As hurricane season kicks off with Hurricane Dorian, one of the most powerful tropical systems ever observed in the Atlantic Ocean, millions of people in my home state of Florida have been preparing for potential impacts from storm surge, heavy wind, and rain. Florida is particularly vulnerable to hurricane damage given its southern location near the tropics and risk for sea level rise and flooding due to its flat, low-lying, porous geology and extensive coastal community development.
Those living throughout the peninsula, and in the projected path of hurricanes, know the risk that face each year. When the watches and warnings are announced, people still can get caught off-guard. But with proper planning, families living in areas with these extreme weather events, can ensure their children stay happy and comfortable throughout this stressful event if they take precautions.
Preparing Children for Extreme Weather Events
Although hurricanes in Florida are nothing new, scientists know that climate change is already fueling slower, larger, wetter and more dangerous storms as a result of warmer temperatures, and they concur that this trend will continue if we don’t act swiftly on climate change. In fact, the National Oceanic and Atmospheric Administration (NOAA) forecasted a 45% chance that this year’s hurricane season will see above-average activity.
News about large storms and climate change can be frightening to children, so it’s important to keep a calm home environment during storms. Here are some ways to prepare children for a hurricane and its aftermath:
- Make learning about extreme weather and climate change fun for your kids – read books, attend science education events, and visit museum exhibits.

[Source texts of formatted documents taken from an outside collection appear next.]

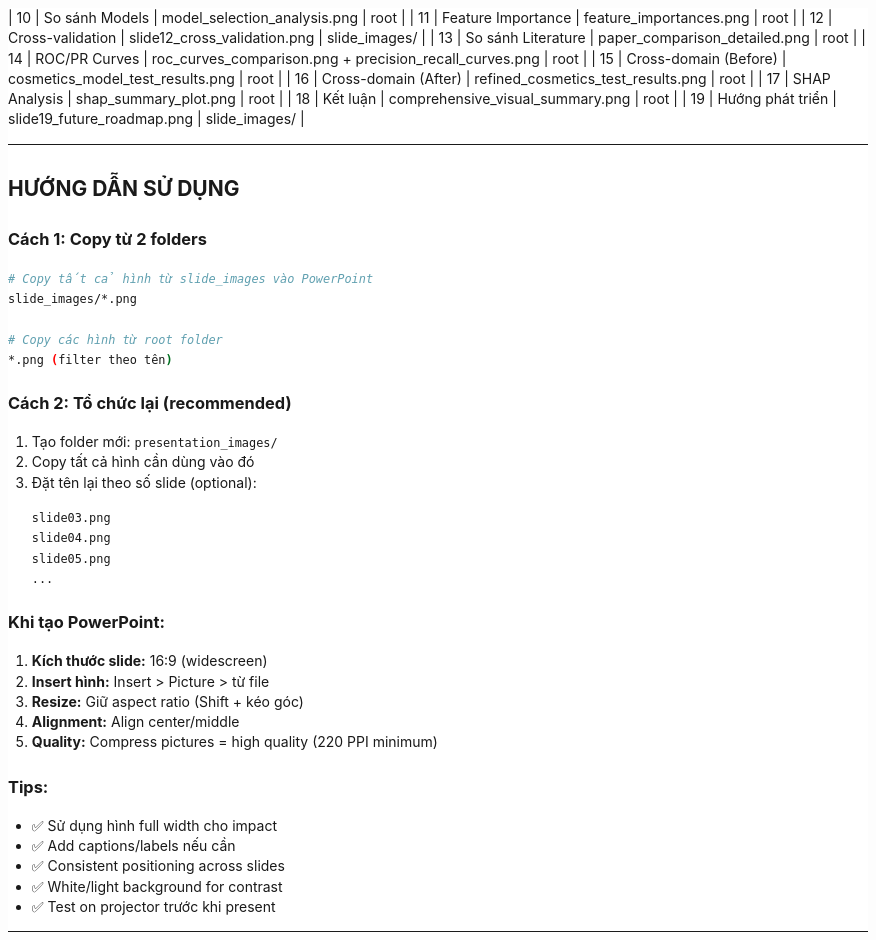 | 10 | So sánh Models | model_selection_analysis.png | root |
| 11 | Feature Importance | feature_importances.png | root |
| 12 | Cross-validation | slide12_cross_validation.png | slide_images/ |
| 13 | So sánh Literature | paper_comparison_detailed.png | root |
| 14 | ROC/PR Curves | roc_curves_comparison.png + precision_recall_curves.png | root |
| 15 | Cross-domain (Before) | cosmetics_model_test_results.png | root |
| 16 | Cross-domain (After) | refined_cosmetics_test_results.png | root |
| 17 | SHAP Analysis | shap_summary_plot.png | root |
| 18 | Kết luận | comprehensive_visual_summary.png | root |
| 19 | Hướng phát triển | slide19_future_roadmap.png | slide_images/ |

---

## HƯỚNG DẪN SỬ DỤNG

### Cách 1: Copy từ 2 folders
```bash
# Copy tất cả hình từ slide_images vào PowerPoint
slide_images/*.png

# Copy các hình từ root folder
*.png (filter theo tên)
```

### Cách 2: Tổ chức lại (recommended)
1. Tạo folder mới: `presentation_images/`
2. Copy tất cả hình cần dùng vào đó
3. Đặt tên lại theo số slide (optional):
   ```
   slide03.png
   slide04.png
   slide05.png
   ...
   ```

### Khi tạo PowerPoint:
1. **Kích thước slide:** 16:9 (widescreen)
2. **Insert hình:** Insert > Picture > từ file
3. **Resize:** Giữ aspect ratio (Shift + kéo góc)
4. **Alignment:** Align center/middle
5. **Quality:** Compress pictures = high quality (220 PPI minimum)

### Tips:
- ✅ Sử dụng hình full width cho impact
- ✅ Add captions/labels nếu cần
- ✅ Consistent positioning across slides
- ✅ White/light background for contrast
- ✅ Test on projector trước khi present

---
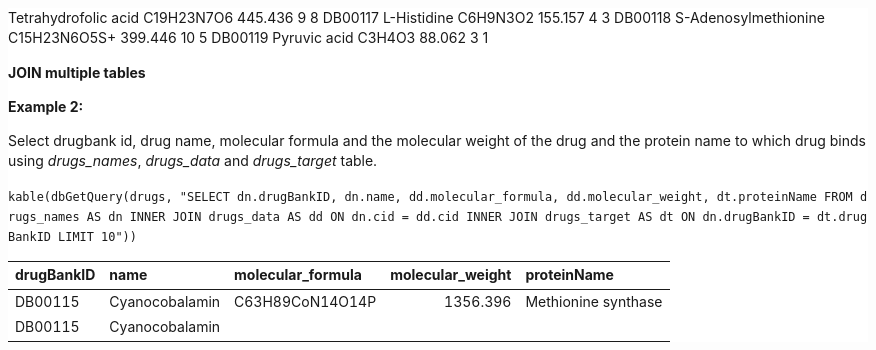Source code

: <td align="left">Tetrahydrofolic acid</td>
<td align="left">C19H23N7O6</td>
<td align="right">445.436</td>
<td align="right">9</td>
<td align="right">8</td>
</tr>
<tr class="odd">
<td align="left">DB00117</td>
<td align="left">L-Histidine</td>
<td align="left">C6H9N3O2</td>
<td align="right">155.157</td>
<td align="right">4</td>
<td align="right">3</td>
</tr>
<tr class="even">
<td align="left">DB00118</td>
<td align="left">S-Adenosylmethionine</td>
<td align="left">C15H23N6O5S+</td>
<td align="right">399.446</td>
<td align="right">10</td>
<td align="right">5</td>
</tr>
<tr class="odd">
<td align="left">DB00119</td>
<td align="left">Pyruvic acid</td>
<td align="left">C3H4O3</td>
<td align="right">88.062</td>
<td align="right">3</td>
<td align="right">1</td>
</tr>
</tbody>
</table>

**JOIN multiple tables**

**Example 2:**

Select drugbank id, drug name, molecular formula and the molecular
weight of the drug and the protein name to which drug binds using
*drugs\_names*, *drugs\_data* and *drugs\_target* table.

    kable(dbGetQuery(drugs, "SELECT dn.drugBankID, dn.name, dd.molecular_formula, dd.molecular_weight, dt.proteinName FROM drugs_names AS dn INNER JOIN drugs_data AS dd ON dn.cid = dd.cid INNER JOIN drugs_target AS dt ON dn.drugBankID = dt.drugBankID LIMIT 10"))

<table>
<thead>
<tr class="header">
<th align="left">drugBankID</th>
<th align="left">name</th>
<th align="left">molecular_formula</th>
<th align="right">molecular_weight</th>
<th align="left">proteinName</th>
</tr>
</thead>
<tbody>
<tr class="odd">
<td align="left">DB00115</td>
<td align="left">Cyanocobalamin</td>
<td align="left">C63H89CoN14O14P</td>
<td align="right">1356.396</td>
<td align="left">Methionine synthase</td>
</tr>
<tr class="even">
<td align="left">DB00115</td>
<td align="left">Cyanocobalamin</td>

- Talk to children about the connection between human activity, climate change, and extreme weather events. Although news organizations across Florida have teamed up to report on climate change as a collaborative effort, very little is still being reported about these connections. Encourage children to do their own research on this topic and to share it with friends.
- Avoid watching excessive television coverage before and during the storm, since the dramatic, intense images can upset children.
- Keep to routines so children feel comfortable.
- Reassure and comfort children so they feel loved and protected no matter what happens, and let them know they can talk about their feelings with you.
- Keep an eye out for changes in behavior like sleeping patterns or eating habits that indicate they may be anxious or depressed. Seek professional help if needed.
Create a Family Emergency Kit
- It’s critical to be ready for a storm with the essentials—food, water, and medicine—for at least a week in case the power goes out during the storm. Jessica Gray, founder of Boca Save Our Beaches in Boca Raton, a non-profit dedicated to protecting the marine environment, recently appeared on a local television news program to spread the word about eco-friendly ways to prepare for storms. Her main request was that people avoid buying so much single-use plastic. “Rather than buy cases of plastic water bottles, reuse containers you already have laying around your house. Re-purposing containers will help you avoid dozens of single-use throwaways. Think pitchers, juice containers, stainless steel cups, mason jars, and large water coolers. Most of these items we use on a daily basis and can be found in your kitchen or recycle bin,” she explains.
- When stocking up on groceries, choose non-perishable items like organic and sustainable brands of BPA-free canned beans, fish, and vegetables that your family will enjoy eating even after the storm (be sure to recycle the cans when done). Also, buy snacks and other dry goods in large bags and containers instead of single-use ones. Keep these items in your home until hurricane season is over in late-November. Donate extra items to a local food pantry.
- Consider purchasing a reusable 5-gallon water cooler, which can also come in handy for future family parties.
- Choose either solar flashlights or LED flashlights, and buy rechargeable batteries to reduce the total number of batteries you use over time.